I am aware about branching issues, this is not my question is about.

My question is: how much time does it take to do the branch? Here a simple and well known example:

int idx = blockIdx.x * blockDim.x + threadIdx.x;

// label 1

if ( idx < 512 )

// label 2

It seems obvious that the comparison is evaluated on each cores in one or few cycles. What about the resulting branching? Is the warp scheduler take 1 cycle to do the branch for each core, or does it serialize it? For a warp of 32 threads, how much cycles are there between label 1 and 2?

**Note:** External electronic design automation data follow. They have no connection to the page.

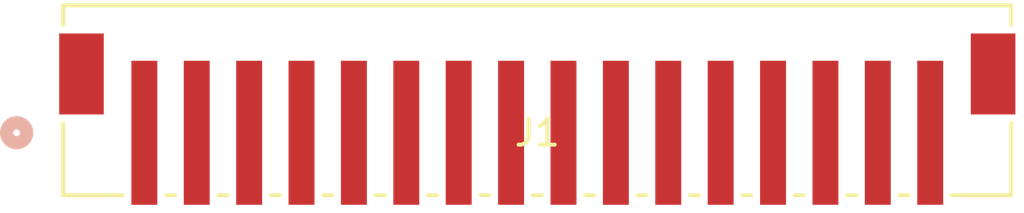
<source format=kicad_pcb>
(kicad_pcb
	(version 20241229)
	(generator "pcbnew")
	(generator_version "9.0")
	(general
		(thickness 1.6)
		(legacy_teardrops no)
	)
	(paper "A4")
	(layers
		(0 "F.Cu" signal)
		(2 "B.Cu" signal)
		(9 "F.Adhes" user "F.Adhesive")
		(11 "B.Adhes" user "B.Adhesive")
		(13 "F.Paste" user)
		(15 "B.Paste" user)
		(5 "F.SilkS" user "F.Silkscreen")
		(7 "B.SilkS" user "B.Silkscreen")
		(1 "F.Mask" user)
		(3 "B.Mask" user)
		(17 "Dwgs.User" user "User.Drawings")
		(19 "Cmts.User" user "User.Comments")
		(21 "Eco1.User" user "User.Eco1")
		(23 "Eco2.User" user "User.Eco2")
		(25 "Edge.Cuts" user)
		(27 "Margin" user)
		(31 "F.CrtYd" user "F.Courtyard")
		(29 "B.CrtYd" user "B.Courtyard")
		(35 "F.Fab" user)
		(33 "B.Fab" user)
		(39 "User.1" user)
		(41 "User.2" user)
		(43 "User.3" user)
		(45 "User.4" user)
	)
	(setup
		(pad_to_mask_clearance 0)
		(allow_soldermask_bridges_in_footprints no)
		(tenting front back)
		(pcbplotparams
			(layerselection 0x00000000_00000000_55555555_5755f5ff)
			(plot_on_all_layers_selection 0x00000000_00000000_00000000_00000000)
			(disableapertmacros no)
			(usegerberextensions no)
			(usegerberattributes yes)
			(usegerberadvancedattributes yes)
			(creategerberjobfile yes)
			(dashed_line_dash_ratio 12.000000)
			(dashed_line_gap_ratio 3.000000)
			(svgprecision 4)
			(plotframeref no)
			(mode 1)
			(useauxorigin no)
			(hpglpennumber 1)
			(hpglpenspeed 20)
			(hpglpendiameter 15.000000)
			(pdf_front_fp_property_popups yes)
			(pdf_back_fp_property_popups yes)
			(pdf_metadata yes)
			(pdf_single_document no)
			(dxfpolygonmode yes)
			(dxfimperialunits yes)
			(dxfusepcbnewfont yes)
			(psnegative no)
			(psa4output no)
			(plot_black_and_white yes)
			(sketchpadsonfab no)
			(plotpadnumbers no)
			(hidednponfab no)
			(sketchdnponfab yes)
			(crossoutdnponfab yes)
			(subtractmaskfromsilk no)
			(outputformat 1)
			(mirror no)
			(drillshape 1)
			(scaleselection 1)
			(outputdirectory "")
		)
	)
	(net 0 "")
	(net 1 "+3.3V")
	(net 2 "/LORA_DIO3")
	(net 3 "/LORA_DIO5")
	(net 4 "/LORA_DIO2")
	(net 5 "/LORA_RESET")
	(net 6 "/MOSI_LINE2")
	(net 7 "GND")
	(net 8 "/LORA_DIO0")
	(net 9 "/LORA_CS_NSS_LINE")
	(net 10 "/LORA_DIO4")
	(net 11 "/SCLK_LINE2")
	(net 12 "/LORA_DIO1")
	(net 13 "/MISO_LINE2")
	(footprint "DAQ:CONN_B16B-PH-SM4-TB_JST" (layer "F.Cu") (at 156.099997 54.0052))
	(embedded_fonts no)
)

</source>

Maybe this provides some insight:

http://www.eecg.toronto.edu/~myrto/gpuarch-ispass2010.pdf

My take is:

  • The branch instruction(bra in ptx) is executed in parallel like the comparison instruction. The bra then updates the instruction pointer of each thread in the warp when the branch condition is met(possibly causing non-uniform instruction pointers across the warp->divergent warp). In your example, since 512 is a multiple of 32, there is no divergent warp => uniform branch => all instruction pointers in the warp are either updated or not.

  • When the warp gets scheduled for execution, it executes one of the instructions pointed to by the 32 instruction pointers. The results are discarded for each threads with differing instruction pointers(only happens for divergent branches, not in your case).

  • A per-warp stack is used to manage the reconvergence of divergent warps(each nested if needs one level of stack) => pdf.